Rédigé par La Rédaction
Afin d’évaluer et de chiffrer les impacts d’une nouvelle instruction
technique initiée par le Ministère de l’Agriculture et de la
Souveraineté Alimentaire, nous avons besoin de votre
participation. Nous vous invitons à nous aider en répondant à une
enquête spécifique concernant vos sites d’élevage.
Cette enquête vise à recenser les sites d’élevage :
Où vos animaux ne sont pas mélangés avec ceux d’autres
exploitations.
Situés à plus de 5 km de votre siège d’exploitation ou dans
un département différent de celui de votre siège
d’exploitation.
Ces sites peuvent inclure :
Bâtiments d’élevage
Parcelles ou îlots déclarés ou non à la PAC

━━━━━━

## WORK ORDER
Every line above from the line with "Souveraineté Alimentaire, nous" to the line with "Ces sites peuvent", both included, must be reproduced exactly, and no other line may appear.

## SOLUTION TO THIS PROBLEM
Souveraineté Alimentaire, nous avons besoin de votre
participation. Nous vous invitons à nous aider en répondant à une
enquête spécifique concernant vos sites d’élevage.
Cette enquête vise à recenser les sites d’élevage :
Où vos animaux ne sont pas mélangés avec ceux d’autres
exploitations.
Situés à plus de 5 km de votre siège d’exploitation ou dans
un département différent de celui de votre siège
d’exploitation.
Ces sites peuvent inclure :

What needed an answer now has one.